> **WORK REQUEST**: Count the lines below that contain the string "både" and reply with that number alone.

> **INFORMATION SUPPLIED**:
>>>>>

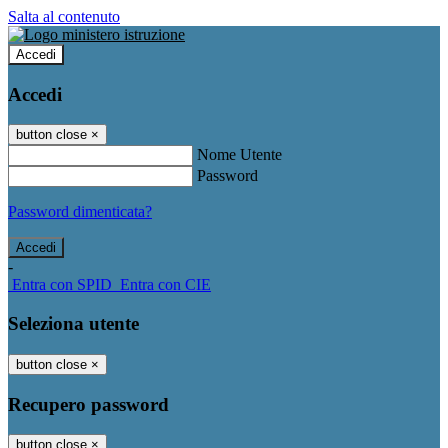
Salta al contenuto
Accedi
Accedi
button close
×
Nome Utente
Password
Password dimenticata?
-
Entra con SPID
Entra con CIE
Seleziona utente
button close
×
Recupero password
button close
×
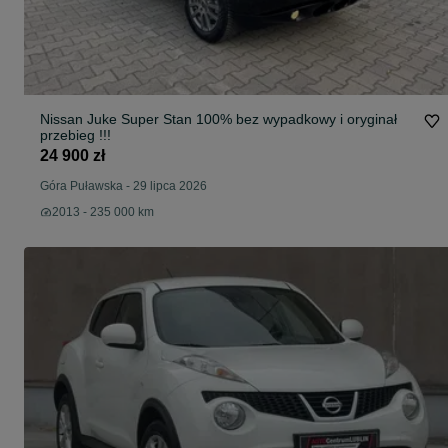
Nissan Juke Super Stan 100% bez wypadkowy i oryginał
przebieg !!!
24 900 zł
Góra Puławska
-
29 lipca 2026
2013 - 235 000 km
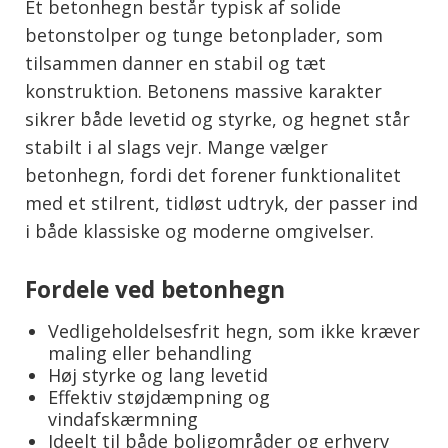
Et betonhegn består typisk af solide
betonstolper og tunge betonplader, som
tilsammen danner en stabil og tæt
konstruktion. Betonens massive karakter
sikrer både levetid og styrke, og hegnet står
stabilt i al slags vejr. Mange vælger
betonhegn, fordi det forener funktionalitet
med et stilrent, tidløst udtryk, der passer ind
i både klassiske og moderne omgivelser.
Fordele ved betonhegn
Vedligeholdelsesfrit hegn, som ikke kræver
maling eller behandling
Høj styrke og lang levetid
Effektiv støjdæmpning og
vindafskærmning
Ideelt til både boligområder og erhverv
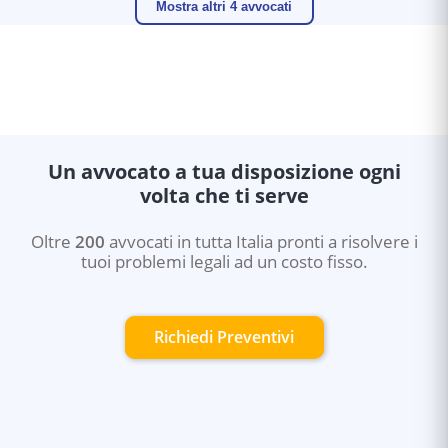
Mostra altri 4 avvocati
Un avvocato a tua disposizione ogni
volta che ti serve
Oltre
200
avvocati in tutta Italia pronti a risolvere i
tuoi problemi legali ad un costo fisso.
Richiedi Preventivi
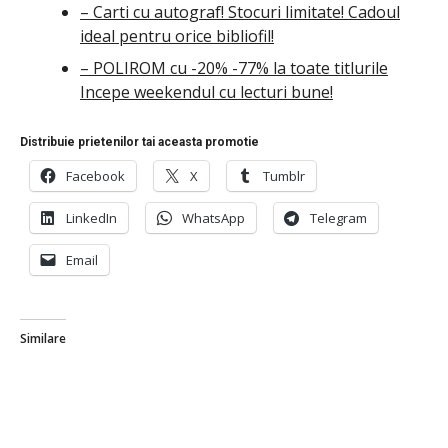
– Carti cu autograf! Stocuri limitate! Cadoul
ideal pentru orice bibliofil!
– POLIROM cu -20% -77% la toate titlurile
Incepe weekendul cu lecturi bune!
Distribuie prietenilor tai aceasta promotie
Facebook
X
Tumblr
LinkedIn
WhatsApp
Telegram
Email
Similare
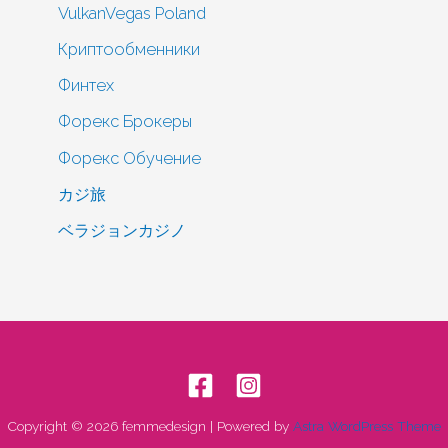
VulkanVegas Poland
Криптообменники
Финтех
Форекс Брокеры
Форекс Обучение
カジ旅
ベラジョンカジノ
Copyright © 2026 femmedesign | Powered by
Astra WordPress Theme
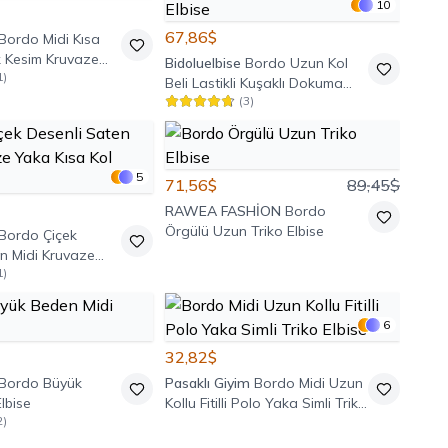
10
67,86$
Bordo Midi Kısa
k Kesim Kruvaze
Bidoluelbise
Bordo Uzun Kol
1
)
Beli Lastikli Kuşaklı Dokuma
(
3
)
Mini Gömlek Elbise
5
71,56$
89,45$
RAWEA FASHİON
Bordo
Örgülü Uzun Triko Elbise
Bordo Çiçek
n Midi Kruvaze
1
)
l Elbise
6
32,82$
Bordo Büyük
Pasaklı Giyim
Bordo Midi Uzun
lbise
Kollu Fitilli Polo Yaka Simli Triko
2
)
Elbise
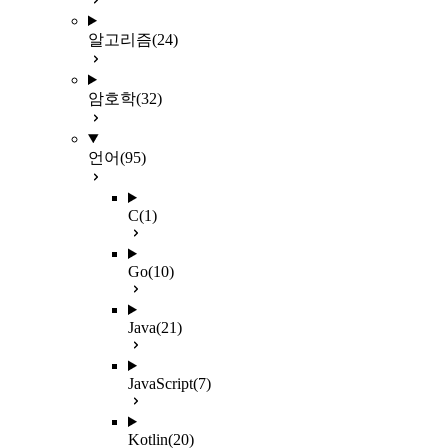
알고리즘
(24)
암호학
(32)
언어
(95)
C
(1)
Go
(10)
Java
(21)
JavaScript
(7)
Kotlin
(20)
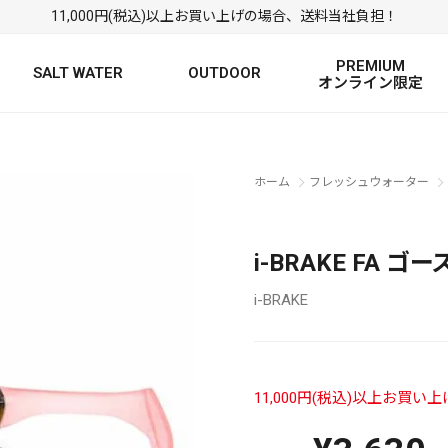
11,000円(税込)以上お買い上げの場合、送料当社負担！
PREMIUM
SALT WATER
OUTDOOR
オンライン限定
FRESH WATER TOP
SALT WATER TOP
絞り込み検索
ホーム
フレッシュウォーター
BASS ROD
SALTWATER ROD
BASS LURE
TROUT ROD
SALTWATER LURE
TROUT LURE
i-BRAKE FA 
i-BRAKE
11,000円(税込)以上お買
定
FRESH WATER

<<<<<

> **OUTPUT**: 3